PROMPT:
Your answer should be every line of the entries that has the string "middle" in it.

PROVIDED RECORDS:
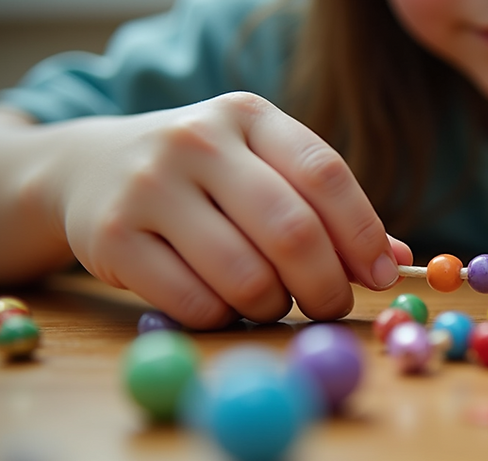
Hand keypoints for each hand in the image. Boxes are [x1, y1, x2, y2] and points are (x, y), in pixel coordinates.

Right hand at [43, 92, 410, 328]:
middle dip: (326, 286)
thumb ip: (326, 210)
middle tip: (331, 307)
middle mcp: (199, 140)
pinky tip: (224, 304)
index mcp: (250, 116)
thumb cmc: (205, 178)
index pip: (325, 174)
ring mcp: (150, 187)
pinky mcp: (113, 238)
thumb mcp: (263, 169)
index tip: (380, 276)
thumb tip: (396, 260)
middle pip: (292, 231)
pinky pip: (196, 303)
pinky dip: (225, 318)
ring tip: (272, 301)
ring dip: (275, 306)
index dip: (362, 234)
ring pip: (246, 276)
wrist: (91, 169)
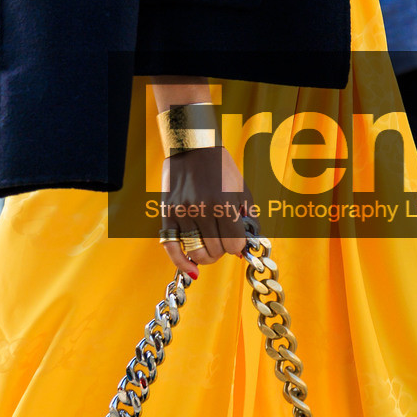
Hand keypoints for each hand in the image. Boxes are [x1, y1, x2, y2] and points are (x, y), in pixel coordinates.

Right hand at [160, 145, 251, 277]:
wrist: (190, 146)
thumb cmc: (220, 167)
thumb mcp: (241, 188)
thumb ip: (248, 218)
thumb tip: (248, 247)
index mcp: (223, 203)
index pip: (234, 244)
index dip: (237, 246)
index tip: (236, 241)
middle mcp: (202, 210)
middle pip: (216, 251)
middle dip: (223, 250)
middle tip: (222, 240)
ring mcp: (182, 214)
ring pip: (196, 254)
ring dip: (206, 258)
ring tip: (209, 250)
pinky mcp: (167, 215)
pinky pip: (172, 248)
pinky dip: (181, 263)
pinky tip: (191, 270)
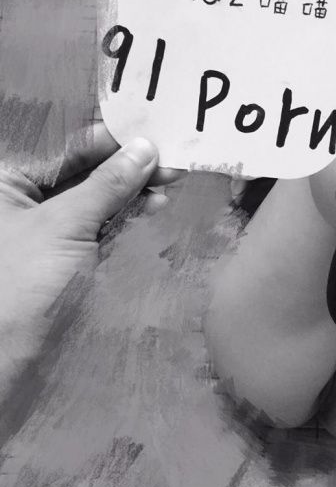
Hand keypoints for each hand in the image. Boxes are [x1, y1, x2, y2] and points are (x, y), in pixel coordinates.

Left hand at [0, 123, 177, 392]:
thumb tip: (143, 149)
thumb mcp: (66, 224)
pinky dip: (123, 217)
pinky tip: (152, 206)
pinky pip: (97, 226)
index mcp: (6, 181)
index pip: (61, 148)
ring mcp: (44, 231)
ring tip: (168, 184)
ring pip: (93, 199)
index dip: (106, 139)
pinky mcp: (64, 258)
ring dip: (130, 191)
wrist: (6, 354)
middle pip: (79, 171)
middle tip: (168, 159)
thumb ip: (106, 184)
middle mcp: (22, 201)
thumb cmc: (23, 280)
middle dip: (124, 165)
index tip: (148, 133)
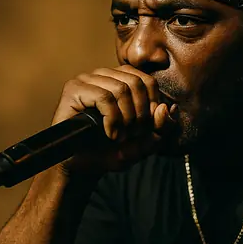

EXERCISE RESULT:
middle dip: (326, 286)
middle tip: (331, 307)
middle mcp: (199, 140)
middle pip: (292, 231)
middle mcp: (202, 210)
middle pip: (216, 251)
middle dip: (223, 250)
middle tip: (222, 240)
middle pip: (79, 171)
middle tip: (168, 159)
middle mcp: (22, 201)
middle dip: (124, 165)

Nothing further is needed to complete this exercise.